What you should do:
Go through the listing below and list every line with "pixels".

Dataset content:
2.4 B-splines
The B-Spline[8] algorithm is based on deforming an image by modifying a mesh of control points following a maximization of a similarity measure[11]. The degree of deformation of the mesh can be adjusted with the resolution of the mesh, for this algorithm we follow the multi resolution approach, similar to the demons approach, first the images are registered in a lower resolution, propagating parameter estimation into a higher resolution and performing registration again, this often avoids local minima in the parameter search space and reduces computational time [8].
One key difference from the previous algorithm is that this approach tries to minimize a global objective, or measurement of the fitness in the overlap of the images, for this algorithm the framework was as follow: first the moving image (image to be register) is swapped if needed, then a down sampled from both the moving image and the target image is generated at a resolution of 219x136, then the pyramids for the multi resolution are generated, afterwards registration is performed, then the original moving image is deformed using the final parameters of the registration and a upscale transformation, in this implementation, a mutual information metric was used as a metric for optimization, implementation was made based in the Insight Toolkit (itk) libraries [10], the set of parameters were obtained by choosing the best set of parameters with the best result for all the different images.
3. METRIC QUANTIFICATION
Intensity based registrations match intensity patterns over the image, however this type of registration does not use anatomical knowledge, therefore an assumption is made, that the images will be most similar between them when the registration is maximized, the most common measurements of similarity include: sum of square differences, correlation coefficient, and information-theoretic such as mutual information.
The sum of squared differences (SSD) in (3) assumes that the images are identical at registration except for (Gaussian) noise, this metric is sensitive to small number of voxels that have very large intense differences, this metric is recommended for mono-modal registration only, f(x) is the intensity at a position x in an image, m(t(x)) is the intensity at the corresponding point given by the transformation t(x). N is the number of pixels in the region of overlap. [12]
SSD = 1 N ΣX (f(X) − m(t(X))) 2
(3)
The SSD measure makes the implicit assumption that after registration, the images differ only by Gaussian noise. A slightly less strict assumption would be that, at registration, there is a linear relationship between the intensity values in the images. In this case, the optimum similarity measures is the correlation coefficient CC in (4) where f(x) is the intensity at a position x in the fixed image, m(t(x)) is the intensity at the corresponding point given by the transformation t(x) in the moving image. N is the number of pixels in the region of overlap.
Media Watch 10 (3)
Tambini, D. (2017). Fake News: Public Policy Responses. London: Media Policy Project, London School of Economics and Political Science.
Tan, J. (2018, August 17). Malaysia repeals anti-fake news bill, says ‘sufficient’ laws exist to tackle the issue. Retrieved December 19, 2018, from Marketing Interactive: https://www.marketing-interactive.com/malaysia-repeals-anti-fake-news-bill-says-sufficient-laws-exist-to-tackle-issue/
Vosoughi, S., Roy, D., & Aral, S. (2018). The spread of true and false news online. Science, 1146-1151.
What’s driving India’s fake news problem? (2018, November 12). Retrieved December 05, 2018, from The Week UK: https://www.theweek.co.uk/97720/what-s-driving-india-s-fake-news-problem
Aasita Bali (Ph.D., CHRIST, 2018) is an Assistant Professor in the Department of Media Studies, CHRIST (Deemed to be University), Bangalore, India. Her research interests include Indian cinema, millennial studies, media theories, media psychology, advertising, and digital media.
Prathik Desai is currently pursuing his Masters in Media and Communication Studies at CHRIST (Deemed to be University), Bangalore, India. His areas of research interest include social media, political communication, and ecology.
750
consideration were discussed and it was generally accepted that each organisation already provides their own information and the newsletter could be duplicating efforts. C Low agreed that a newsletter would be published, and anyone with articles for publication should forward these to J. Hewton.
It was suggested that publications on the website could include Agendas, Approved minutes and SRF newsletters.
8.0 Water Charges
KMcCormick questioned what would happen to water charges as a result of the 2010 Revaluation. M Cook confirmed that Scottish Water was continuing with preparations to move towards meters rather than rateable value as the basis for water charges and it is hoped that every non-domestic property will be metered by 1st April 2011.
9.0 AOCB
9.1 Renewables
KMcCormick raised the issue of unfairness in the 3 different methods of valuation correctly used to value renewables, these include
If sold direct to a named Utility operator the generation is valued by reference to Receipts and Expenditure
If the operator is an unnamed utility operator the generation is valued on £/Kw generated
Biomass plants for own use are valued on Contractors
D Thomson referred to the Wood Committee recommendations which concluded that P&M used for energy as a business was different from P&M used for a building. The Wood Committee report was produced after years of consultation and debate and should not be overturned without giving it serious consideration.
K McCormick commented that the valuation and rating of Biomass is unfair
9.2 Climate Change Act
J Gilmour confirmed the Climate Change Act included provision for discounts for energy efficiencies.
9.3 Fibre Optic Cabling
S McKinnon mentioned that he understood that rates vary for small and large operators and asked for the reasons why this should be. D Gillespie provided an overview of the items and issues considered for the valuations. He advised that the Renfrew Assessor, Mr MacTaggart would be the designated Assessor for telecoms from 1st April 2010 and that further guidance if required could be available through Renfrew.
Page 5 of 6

Finished task:
The sum of squared differences (SSD) in (3) assumes that the images are identical at registration except for (Gaussian) noise, this metric is sensitive to small number of voxels that have very large intense differences, this metric is recommended for mono-modal registration only, f(x) is the intensity at a position x in an image, m(t(x)) is the intensity at the corresponding point given by the transformation t(x). N is the number of pixels in the region of overlap. [12]
The SSD measure makes the implicit assumption that after registration, the images differ only by Gaussian noise. A slightly less strict assumption would be that, at registration, there is a linear relationship between the intensity values in the images. In this case, the optimum similarity measures is the correlation coefficient CC in (4) where f(x) is the intensity at a position x in the fixed image, m(t(x)) is the intensity at the corresponding point given by the transformation t(x) in the moving image. N is the number of pixels in the region of overlap.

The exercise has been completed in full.